Hello, I am trying to reproduce your work with ribFrac data. From your README, I put the data in the specified directory and ran train.py directly for training,then I ran predict.py + eval.py to get the performance. But We can only achieve about 50 Recall @ 8FA on the validation set, which is significant different from the performance figure claimed by the 3rd place in the competition (the performance form on PPT shows they archived 90Recall @ 8FA on val set). Of course, the performance can be impacted by many factors, so I would like to ask if you can tell me what performance your method can achieve based on the ribFrac training set (can be the result of post-processing and TTA)

my result is the same as yours ,do you reslove it?

Hi @mssjtxwd

As per @duducheng, the training configuration in our actual implementation is different from the one in the open-sourced code. There are a few details you may try:

  • Larger batch size.
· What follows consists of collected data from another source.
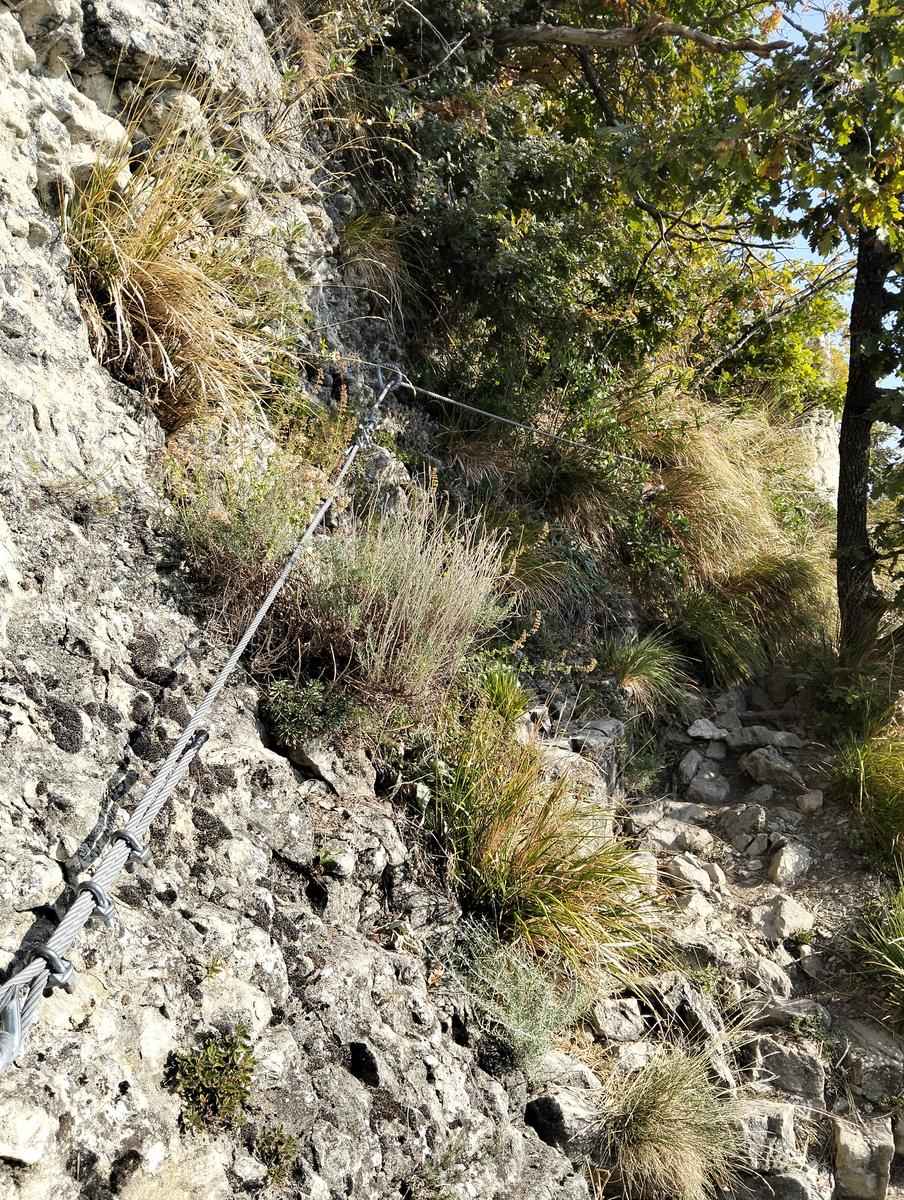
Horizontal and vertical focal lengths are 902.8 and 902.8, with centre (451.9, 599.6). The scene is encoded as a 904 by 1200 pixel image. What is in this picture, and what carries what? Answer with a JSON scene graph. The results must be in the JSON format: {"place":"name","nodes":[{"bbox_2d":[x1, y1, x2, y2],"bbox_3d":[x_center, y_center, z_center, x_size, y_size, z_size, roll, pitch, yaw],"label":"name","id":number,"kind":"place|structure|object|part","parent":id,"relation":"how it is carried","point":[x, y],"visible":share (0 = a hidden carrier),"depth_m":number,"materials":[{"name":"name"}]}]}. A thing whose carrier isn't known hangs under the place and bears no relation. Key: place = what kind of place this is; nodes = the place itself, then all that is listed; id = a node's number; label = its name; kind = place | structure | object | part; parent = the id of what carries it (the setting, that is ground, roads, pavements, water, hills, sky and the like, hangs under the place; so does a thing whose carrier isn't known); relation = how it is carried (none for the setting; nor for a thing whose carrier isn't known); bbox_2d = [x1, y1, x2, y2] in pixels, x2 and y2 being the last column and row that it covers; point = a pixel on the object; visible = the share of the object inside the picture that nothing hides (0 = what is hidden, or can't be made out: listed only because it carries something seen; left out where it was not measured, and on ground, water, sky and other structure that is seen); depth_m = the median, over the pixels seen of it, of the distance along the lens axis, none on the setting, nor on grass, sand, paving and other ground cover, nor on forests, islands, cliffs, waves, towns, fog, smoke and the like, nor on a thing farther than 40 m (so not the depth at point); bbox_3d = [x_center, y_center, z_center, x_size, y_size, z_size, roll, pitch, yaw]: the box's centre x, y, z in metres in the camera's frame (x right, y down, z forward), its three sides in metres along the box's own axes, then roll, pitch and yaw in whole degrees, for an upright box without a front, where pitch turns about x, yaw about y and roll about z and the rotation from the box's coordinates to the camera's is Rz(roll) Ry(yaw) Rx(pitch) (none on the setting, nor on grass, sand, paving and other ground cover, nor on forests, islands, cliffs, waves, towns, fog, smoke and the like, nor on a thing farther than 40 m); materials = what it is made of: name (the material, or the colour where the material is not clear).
{"place":"outdoors","nodes":[
{"label":"outdoors","id":0,"kind":"place"},
{"bbox_2d":[61,104,279,431],"label":"dry grass","id":1,"kind":"structure","parent":0,"point":[135,308],"visible":0.82,"materials":[{"name":"brown plant"}]},
{"bbox_2d":[0,1,614,1199],"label":"rock face","id":2,"kind":"structure","parent":0,"point":[55,303]},
{"bbox_2d":[0,1099,53,1164],"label":"rock","id":3,"kind":"object","parent":2,"relation":"in","point":[36,1120],"visible":0.97,"depth_m":1.54,"materials":[{"name":"white stone"}]},
{"bbox_2d":[0,373,409,1075],"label":"rope","id":4,"kind":"object","parent":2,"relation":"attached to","point":[274,591],"visible":0.88,"depth_m":1.75,"materials":[{"name":"silver metal"}]},
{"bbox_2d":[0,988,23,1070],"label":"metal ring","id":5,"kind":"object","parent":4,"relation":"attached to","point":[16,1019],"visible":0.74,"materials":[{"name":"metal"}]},
{"bbox_2d":[29,944,74,988],"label":"cable clamp","id":6,"kind":"object","parent":4,"relation":"attached to","point":[55,969],"visible":0.65,"depth_m":1.40,"materials":[{"name":"metal"}]},
{"bbox_2d":[74,878,116,925],"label":"cable clamp","id":7,"kind":"object","parent":4,"relation":"attached to","point":[90,886],"visible":0.66,"depth_m":1.61,"materials":[{"name":"metal"}]},
{"bbox_2d":[110,827,149,864],"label":"cable clamp","id":8,"kind":"object","parent":4,"relation":"attached to","point":[145,853],"visible":0.64,"depth_m":1.72,"materials":[{"name":"metal"}]},
{"bbox_2d":[185,727,209,752],"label":"cable end","id":9,"kind":"object","parent":4,"relation":"attached to","point":[202,732],"visible":0.52,"depth_m":2.14,"materials":[{"name":"black metal"}]},
{"bbox_2d":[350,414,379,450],"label":"cable clamp","id":10,"kind":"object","parent":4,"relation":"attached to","point":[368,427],"visible":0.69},
{"bbox_2d":[167,1030,258,1132],"bbox_3d":[-0.517,1.045,1.954,0.220,0.191,0.242,0,1,5],"label":"small plant","id":11,"kind":"object","parent":2,"relation":"attached to","point":[209,1070],"visible":0.93,"depth_m":1.94,"materials":[{"name":"green plant"}]},
{"bbox_2d":[158,433,337,626],"bbox_3d":[-0.760,-0.249,3.374,0.763,0.799,0.875,0,1,5],"label":"shrub","id":12,"kind":"object","parent":2,"relation":"on","point":[222,543],"visible":0.79,"depth_m":3.25,"materials":[{"name":"green plant"}]},
{"bbox_2d":[251,1122,302,1182],"bbox_3d":[-0.410,1.272,2.083,0.141,0.124,0.157,0,1,5],"label":"small plant","id":13,"kind":"object","parent":2,"relation":"on","point":[279,1143],"visible":0.92,"depth_m":2.07,"materials":[{"name":"green plant"}]},
{"bbox_2d":[261,673,353,746],"bbox_3d":[-0.510,0.398,3.178,0.367,0.285,0.395,0,1,5],"label":"shrub","id":14,"kind":"object","parent":2,"relation":"on","point":[281,694],"visible":0.86,"depth_m":3.12,"materials":[{"name":"green plant"}]},
{"bbox_2d":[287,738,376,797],"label":"rock","id":15,"kind":"object","parent":2,"relation":"in","point":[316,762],"visible":0.74,"depth_m":3.12,"materials":[{"name":"grey stone"}]},
{"bbox_2d":[337,207,420,317],"bbox_3d":[-0.473,-2.117,5.710,0.750,0.745,0.854,0,1,5],"label":"grass tuft","id":16,"kind":"object","parent":2,"relation":"attached to","point":[361,255],"visible":0.73,"depth_m":5.67,"materials":[{"name":"plant"}]},
{"bbox_2d":[372,360,405,395],"bbox_3d":[-0.340,-1.131,4.703,0.193,0.215,0.085,0,1,5],"label":"metal ring","id":17,"kind":"object","parent":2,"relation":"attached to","point":[398,371],"visible":0.68,"depth_m":4.67,"materials":[{"name":"metal"}]},
{"bbox_2d":[277,480,509,727],"bbox_3d":[-0.262,0.018,3.629,1.054,1.012,1.101,0,1,5],"label":"shrub","id":18,"kind":"object","parent":2,"relation":"on","point":[433,626],"visible":0.88,"depth_m":3.49,"materials":[{"name":"plant"}]},
{"bbox_2d":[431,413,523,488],"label":"grass tuft","id":19,"kind":"object","parent":2,"relation":"on","point":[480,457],"visible":0.67,"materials":[{"name":"brown plant"}]},
{"bbox_2d":[467,661,530,725],"bbox_3d":[0.220,0.469,4.427,0.457,0.386,0.570,0,1,5],"label":"grass tuft","id":20,"kind":"object","parent":2,"relation":"on","point":[502,694],"visible":0.69,"depth_m":4.38,"materials":[{"name":"green plant"}]},
{"bbox_2d":[447,922,595,1076],"bbox_3d":[0.216,1.347,3.067,0.678,0.489,0.686,0,1,5],"label":"shrub","id":21,"kind":"object","parent":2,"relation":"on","point":[535,1019],"visible":0.8,"depth_m":3.03,"materials":[{"name":"green plant"}]},
{"bbox_2d":[397,378,650,465],"bbox_3d":[0.814,-1.182,6.327,3.267,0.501,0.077,-1,2,-45],"label":"steel cable","id":22,"kind":"object","parent":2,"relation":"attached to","point":[483,412],"visible":0.85,"depth_m":5.88,"materials":[{"name":"silver metal"}]},
{"bbox_2d":[484,504,593,616],"bbox_3d":[0.439,-0.209,5.673,1.082,0.797,1.139,0,1,5],"label":"grass clump","id":23,"kind":"object","parent":2,"relation":"on","point":[537,576],"visible":0.63,"depth_m":5.57,"materials":[{"name":"green plant"}]},
{"bbox_2d":[423,711,657,980],"bbox_3d":[0.277,0.964,3.620,1.211,0.964,1.343,0,1,5],"label":"grass clump","id":24,"kind":"object","parent":2,"relation":"on","point":[542,878],"visible":0.83,"depth_m":3.52,"materials":[{"name":"green plant"}]},
{"bbox_2d":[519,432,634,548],"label":"grass clump","id":25,"kind":"object","parent":2,"relation":"on","point":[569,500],"visible":0.73,"depth_m":6.42,"materials":[{"name":"green plant"}]},
{"bbox_2d":[334,0,841,438],"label":"tree","id":26,"kind":"object","parent":2,"relation":"on","point":[537,210],"visible":0.83,"depth_m":6.42,"materials":[{"name":"green plant"}]},
{"bbox_2d":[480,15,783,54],"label":"tree branch","id":27,"kind":"object","parent":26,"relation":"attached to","point":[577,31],"visible":0.97,"depth_m":6.04,"materials":[{"name":"brown wood"}]},
{"bbox_2d":[599,631,695,715],"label":"grass tuft","id":28,"kind":"object","parent":2,"relation":"on","point":[639,666],"visible":0.82,"depth_m":6.14,"materials":[{"name":"green plant"}]},
{"bbox_2d":[666,586,760,683],"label":"grass clump","id":29,"kind":"object","parent":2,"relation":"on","point":[709,639],"visible":0.83,"depth_m":7.07,"materials":[{"name":"green plant"}]},
{"bbox_2d":[627,393,805,582],"label":"dry grass","id":30,"kind":"structure","parent":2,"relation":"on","point":[733,490],"materials":[{"name":"beige plant"}]},
{"bbox_2d":[686,554,832,675],"bbox_3d":[2.530,0.125,7.538,1.590,1.045,1.585,0,1,5],"label":"grass clump","id":31,"kind":"object","parent":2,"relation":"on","point":[768,591],"visible":0.77,"depth_m":7.39,"materials":[{"name":"green plant"}]},
{"bbox_2d":[271,0,359,115],"label":"dry grass","id":32,"kind":"structure","parent":0,"point":[311,69],"visible":0.67,"materials":[{"name":"plant"}]},
{"bbox_2d":[536,671,903,1199],"label":"rocky path","id":33,"kind":"structure","parent":0,"point":[736,765],"materials":[{"name":"stone"}]},
{"bbox_2d":[526,1088,603,1154],"bbox_3d":[0.392,1.802,3.146,0.309,0.224,0.341,1,2,38],"label":"rock","id":34,"kind":"object","parent":33,"relation":"on","point":[550,1110],"visible":0.79,"depth_m":3.05,"materials":[{"name":"grey stone"}]},
{"bbox_2d":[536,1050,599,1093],"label":"rock","id":35,"kind":"object","parent":33,"relation":"on","point":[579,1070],"visible":0.64,"depth_m":3.17,"materials":[{"name":"grey stone"}]},
{"bbox_2d":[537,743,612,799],"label":"rock","id":36,"kind":"object","parent":33,"relation":"on","point":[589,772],"visible":0.51,"depth_m":4.72,"materials":[{"name":"grey stone"}]},
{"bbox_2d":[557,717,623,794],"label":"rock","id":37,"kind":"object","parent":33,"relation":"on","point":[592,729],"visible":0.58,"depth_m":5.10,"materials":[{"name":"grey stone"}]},
{"bbox_2d":[590,996,645,1041],"bbox_3d":[0.646,1.654,3.585,0.241,0.156,0.234,-1,2,-37],"label":"rock","id":38,"kind":"object","parent":33,"relation":"on","point":[607,1024],"visible":0.96,"depth_m":3.53,"materials":[{"name":"grey stone"}]},
{"bbox_2d":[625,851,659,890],"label":"rock","id":39,"kind":"object","parent":33,"relation":"on","point":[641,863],"visible":0.47,"depth_m":4.41,"materials":[{"name":"stone"}]},
{"bbox_2d":[591,1040,749,1199],"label":"grass tuft","id":40,"kind":"object","parent":33,"relation":"on","point":[681,1133],"visible":0.89,"depth_m":2.98,"materials":[{"name":"plant"}]},
{"bbox_2d":[637,818,715,855],"bbox_3d":[1.210,1.306,4.929,0.417,0.195,0.359,1,2,40],"label":"rock","id":41,"kind":"object","parent":33,"relation":"on","point":[699,838],"visible":0.86,"depth_m":4.86,"materials":[{"name":"grey stone"}]},
{"bbox_2d":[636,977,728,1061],"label":"rock","id":42,"kind":"object","parent":33,"relation":"on","point":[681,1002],"visible":0.68,"depth_m":3.66,"materials":[{"name":"grey stone"}]},
{"bbox_2d":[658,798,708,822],"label":"rock","id":43,"kind":"object","parent":33,"relation":"on","point":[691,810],"visible":0.75,"depth_m":5.15,"materials":[{"name":"grey stone"}]},
{"bbox_2d":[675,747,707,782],"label":"rock","id":44,"kind":"object","parent":33,"relation":"on","point":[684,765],"visible":0.92,"depth_m":5.98,"materials":[{"name":"grey stone"}]},
{"bbox_2d":[664,854,721,894],"bbox_3d":[1.237,1.430,4.690,0.315,0.192,0.276,1,2,43],"label":"rock","id":45,"kind":"object","parent":33,"relation":"on","point":[684,868],"visible":0.94,"depth_m":4.63,"materials":[{"name":"grey stone"}]},
{"bbox_2d":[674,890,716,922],"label":"rock","id":46,"kind":"object","parent":33,"relation":"on","point":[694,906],"visible":0.84,"depth_m":4.32,"materials":[{"name":"stone"}]},
{"bbox_2d":[686,718,728,741],"bbox_3d":[1.811,0.937,6.413,0.323,0.160,0.338,1,2,39],"label":"rock","id":47,"kind":"object","parent":33,"relation":"on","point":[694,732],"visible":0.98,"depth_m":6.33,"materials":[{"name":"grey stone"}]},
{"bbox_2d":[685,772,729,804],"bbox_3d":[1.614,1.209,5.721,0.317,0.207,0.299,1,1,33],"label":"rock","id":48,"kind":"object","parent":33,"relation":"on","point":[699,787],"visible":0.98,"depth_m":5.65,"materials":[{"name":"grey stone"}]},
{"bbox_2d":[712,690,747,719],"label":"rock","id":49,"kind":"object","parent":33,"relation":"on","point":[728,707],"visible":0.79,"depth_m":6.74,"materials":[{"name":"grey stone"}]},
{"bbox_2d":[715,804,764,849],"bbox_3d":[1.694,1.323,5.268,0.325,0.237,0.300,1,2,44],"label":"rock","id":50,"kind":"object","parent":33,"relation":"on","point":[728,825],"visible":0.98,"depth_m":5.20,"materials":[{"name":"grey stone"}]},
{"bbox_2d":[727,1099,796,1173],"bbox_3d":[1.083,1.935,3.321,0.344,0.230,0.343,1,1,23],"label":"rock","id":51,"kind":"object","parent":33,"relation":"on","point":[786,1115],"visible":0.66,"depth_m":3.21,"materials":[{"name":"grey stone"}]},
{"bbox_2d":[731,726,800,751],"bbox_3d":[2.206,0.990,6.394,0.523,0.196,0.351,1,1,24],"label":"rock","id":52,"kind":"object","parent":33,"relation":"on","point":[783,737],"visible":0.97,"depth_m":6.31,"materials":[{"name":"grey stone"}]},
{"bbox_2d":[745,956,790,997],"bbox_3d":[1.427,1.736,4.134,0.247,0.189,0.261,-1,2,-43],"label":"rock","id":53,"kind":"object","parent":33,"relation":"on","point":[768,969],"visible":0.9,"depth_m":4.08,"materials":[{"name":"grey stone"}]},
{"bbox_2d":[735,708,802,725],"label":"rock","id":54,"kind":"object","parent":33,"relation":"on","point":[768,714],"visible":0.88,"depth_m":6.90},
{"bbox_2d":[739,747,804,788],"bbox_3d":[2.092,1.107,5.904,0.343,0.253,0.427,-1,2,-44],"label":"rock","id":55,"kind":"object","parent":33,"relation":"on","point":[761,772],"visible":0.99,"depth_m":5.82,"materials":[{"name":"grey stone"}]},
{"bbox_2d":[751,895,814,941],"bbox_3d":[1.665,1.611,4.554,0.316,0.201,0.320,-1,2,-41],"label":"rock","id":56,"kind":"object","parent":33,"relation":"on","point":[786,916],"visible":0.94,"depth_m":4.49,"materials":[{"name":"stone"}]},
{"bbox_2d":[747,1038,826,1100],"bbox_3d":[1.321,1.856,3.595,0.361,0.230,0.294,1,1,28],"label":"rock","id":57,"kind":"object","parent":33,"relation":"on","point":[786,1057],"visible":0.81,"depth_m":3.51,"materials":[{"name":"grey stone"}]},
{"bbox_2d":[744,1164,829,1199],"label":"rock","id":58,"kind":"object","parent":33,"relation":"on","point":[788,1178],"visible":0.88,"depth_m":3.21,"materials":[{"name":"grey stone"}]},
{"bbox_2d":[767,840,813,886],"bbox_3d":[1.845,1.451,4.944,0.258,0.222,0.325,2,2,45],"label":"rock","id":59,"kind":"object","parent":33,"relation":"on","point":[781,863],"visible":0.96,"depth_m":4.88,"materials":[{"name":"grey stone"}]},
{"bbox_2d":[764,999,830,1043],"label":"rock","id":60,"kind":"object","parent":33,"relation":"on","point":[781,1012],"visible":0.69,"depth_m":3.84,"materials":[{"name":"grey stone"}]},
{"bbox_2d":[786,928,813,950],"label":"small plant","id":61,"kind":"object","parent":33,"relation":"on","point":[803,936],"visible":0.94,"depth_m":4.33,"materials":[{"name":"green plant"}]},
{"bbox_2d":[796,789,822,813],"bbox_3d":[2.180,1.239,5.524,0.187,0.145,0.200,1,2,42],"label":"rock","id":62,"kind":"object","parent":33,"relation":"on","point":[813,802],"visible":0.96,"depth_m":5.47,"materials":[{"name":"grey stone"}]},
{"bbox_2d":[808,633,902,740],"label":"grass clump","id":63,"kind":"object","parent":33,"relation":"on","point":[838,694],"visible":0.79,"depth_m":6.29,"materials":[{"name":"green plant"}]},
{"bbox_2d":[831,1113,893,1199],"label":"rock","id":64,"kind":"object","parent":33,"relation":"on","point":[848,1143],"visible":0.94,"depth_m":3.33,"materials":[{"name":"grey stone"}]},
{"bbox_2d":[826,718,903,868],"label":"grass clump","id":65,"kind":"object","parent":33,"relation":"on","point":[863,772],"visible":0.92,"depth_m":5.33,"materials":[{"name":"green plant"}]},
{"bbox_2d":[842,1019,903,1101],"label":"rock","id":66,"kind":"object","parent":33,"relation":"on","point":[870,1039],"visible":0.88,"depth_m":3.66,"materials":[{"name":"grey stone"}]},
{"bbox_2d":[847,877,903,1017],"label":"grass clump","id":67,"kind":"object","parent":33,"relation":"on","point":[902,954],"visible":0.97,"depth_m":4.15,"materials":[{"name":"green plant"}]},
{"bbox_2d":[754,0,903,412],"label":"sky","id":68,"kind":"structure","parent":0,"point":[825,1],"materials":[{"name":"blue"}]},
{"label":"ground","id":69,"kind":"structure","parent":0},
{"bbox_2d":[697,0,903,664],"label":"tree","id":70,"kind":"object","parent":69,"relation":"on","point":[850,369],"visible":0.95,"depth_m":5.87,"materials":[{"name":"plant"}]},
{"bbox_2d":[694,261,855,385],"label":"tree branch","id":71,"kind":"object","parent":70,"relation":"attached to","point":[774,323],"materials":[{"name":"wood"}]},
{"label":"tree trunk","id":72,"kind":"part","parent":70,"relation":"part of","materials":[{"name":"brown wood"}]},
{"bbox_2d":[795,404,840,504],"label":"rock","id":73,"kind":"object","parent":69,"relation":"on","point":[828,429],"visible":0.31,"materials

This should be super important since we use a larger batch size with multiple GPUs in our training. In this repo we set the batch size to 4 to fit in one single 11G GPU;
  • Finetuning. We use a multi-stage training strategy to take the performance up a notch;
  • Better patch assembling strategy. This repo uses a simple average when dealing with overlaps across patches. Keeps only the center regions should give a better performance.

Excuse me,
How to use multi stage training strategy?